Angesichts der offenkundigen Unvollständigkeit des § 15a Abs 8 BAG und des Umstands, dass dort, wo die Geltung des allgemeinen Kündigungsschutzes neben einem besonderen Kündigungsschutz ausgeschlossen wird, dies im Gesetz selbst mit hinreichender Deutlichkeit zum Ausdruck kommt (§ 12 Abs 7 APSG, § 8 Abs 5 BEinstG), legt § 15a Abs 8 BAG einen Ausschluss des allgemeinen Kündigungsschutzes alles andere als nahe. Dessen ungeachtet verneint der OGH jedoch eine planwidrige Lücke in Bezug auf den allgemeinen Kündigungsschutz mit der knappen Bemerkung, dass „mit den in § 15a Abs 3 BAG vorgesehenen Informationspflichten materiell auch ein wesentlicher Gehalt des § 105 Abs 1 und 2 ArbVG für diese Lösungsform übernommen wurde“. Bei genauerer Betrachtung weisen diese Informationspflichten allerdings in die gegenteilige Richtung:

Durch § 15a Abs 3 BAG wird die Verpflichtung normiert, dem BR „die beabsichtigte außerordentliche Auflösung und die geplante Aufnahme eines Mediationsverfahrens“ mitzuteilen. Damit werden dem Lehrberechtigten zwei Informationspflichten auferlegt (arg: „und“), die dieser zwar gleichzeitig erfüllen kann, nicht jedoch muss; es wird vielmehr bloß vorausgesetzt, dass beide Informationen spätestens am Ende des neunten bzw des 21. Lehrmonats erfolgt sind: So scheint es lebensnah, dass zuerst über die beabsichtigte Auflösung informiert wird und erst später – nach Information über die Voraussetzungen eines Ausbildungsübertrittes – auch über die geplante Aufnahme eines Mediationsverfahrens. Im Ergebnis werden daher – trotz Gebrauchs des Singulars in § 15a Abs 3 S 4 BAG – zwei rechtlich selbstständige Mitteilungspflichten gegenüber dem BR normiert, die es in das bestandschutzrechtliche Regelungssystem einzuordnen gilt: Einerseits wird eine Mitteilungspflicht in Bezug auf die geplante Aufnahme eines Mediationsverfahrens normiert, was in funktionaler Hinsicht der Verständigung von der Einbringung der Klage auf Zustimmung zur Kündigung (§ 10 Abs 3 S 2 MSchG, § 12 Abs 4 APSG) bzw der Einleitung eines Kündigungsverfahrens iSd § 8 BEinstG (§ 12 Abs 1 S 2 BEinstG) entspricht. Andererseits ist der Lehrberechtigte auch verpflichtet, über die beabsichtigte außerordentliche Auflösung zu informieren, was in funktionaler Hinsicht der Verständigung von der Kündigungsabsicht iSd § 105 Abs 1 ArbVG entspricht. Es stellt sich daher die Frage, welche dieser beiden Informationspflichten den Ausschluss des allgemeinen Kündigungsschutzes nach sich ziehen soll.
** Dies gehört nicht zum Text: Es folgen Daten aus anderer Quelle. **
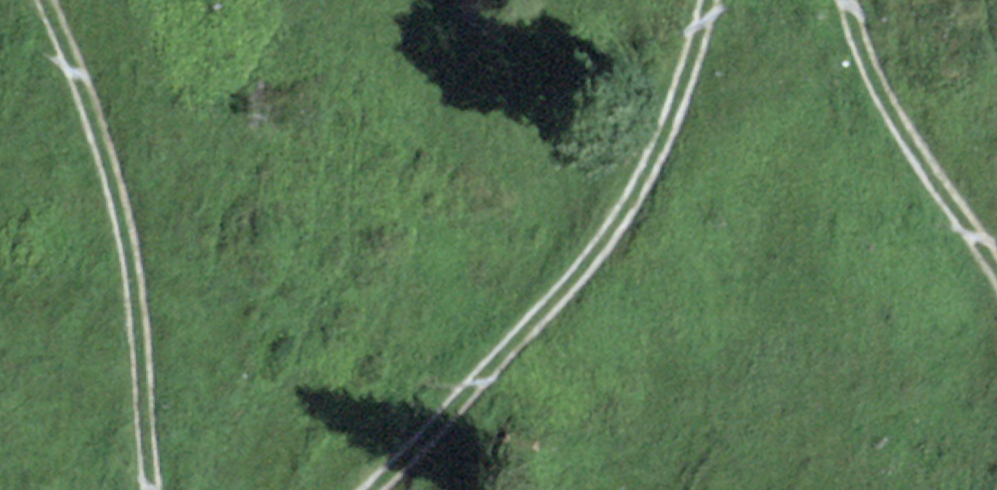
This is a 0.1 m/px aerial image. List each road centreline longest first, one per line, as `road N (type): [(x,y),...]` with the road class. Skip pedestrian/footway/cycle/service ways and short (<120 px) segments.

Mitteilungspflichten gegenüber dem BR, die diesen über die (geplante) Einleitung eines Verfahrens in Kenntnis setzen sollen, an dessen Ende die Erlaubnis zum Ausspruch einer Auflösung steht, sind im Regelungssystem des besonderen Bestandschutzes alles andere als ungebräuchlich (vgl nur § 10 Abs 3 S 2 MSchG, § 12 Abs 4 APSG und § 12 Abs 1 S 2 BEinstG). Aus diesen Mitteilungspflichten lässt sich jedoch nichts für das Verhältnis des besonderen Bestandschutzes zum allgemeinen Kündigungsschutz gewinnen, sie werden vielmehr unabhängig davon normiert, ob der allgemeine 435 Kündigungsschutz gänzlich (§ 12 Abs 7 APSG) oder bloß teilweise (§ 8 Abs 5 S 2 BEinstG) ausgeschlossen wird oder ob der allgemeine Kündigungsschutz in vollem Umfang neben dem besonderen Bestandschutz zu beachten ist, wie dies in Bezug auf den besonderen Bestandschutz gemäß MSchG die hA – gestützt auf das Fehlen einer dem § 12 Abs 7 APSG vergleichbaren Bestimmung und im Einklang mit den Materialien (RV 197 BlgNR 8. GP 14) – annimmt (Grillberger in Floretta/Spielbüchler/Strasser, Arbeitsrecht I4 [1998] 391; Pfeil, Neuerliche Verständigung des Betriebsrates bei zunächst unwirksamer Kündigung, DRdA 2003, 144 [146]; Weiß in Gruber-Risak/Mazal [Hrsg], Arbeitsrecht. System- und Praxiskommentar Kap XIX Rz 130 [37. Lfg]; mangels Entscheidungsrelevanz offenlassend OGH8 ObA 233/01zDRdA 2003, 144 [Pfeil]; zu Recht nach objektiv-teleologischen Gesichtspunkten differenzierend Trost in Strasser/Jabornegg/Resch, ArbVG § 105 Rz 103 f). Damit vermag die Normierung der Mitteilungspflicht in Bezug auf die geplante Aufnahme eines Mediationsverfahrens keinen Ausschluss des allgemeinen Kündigungsschutzes begründen.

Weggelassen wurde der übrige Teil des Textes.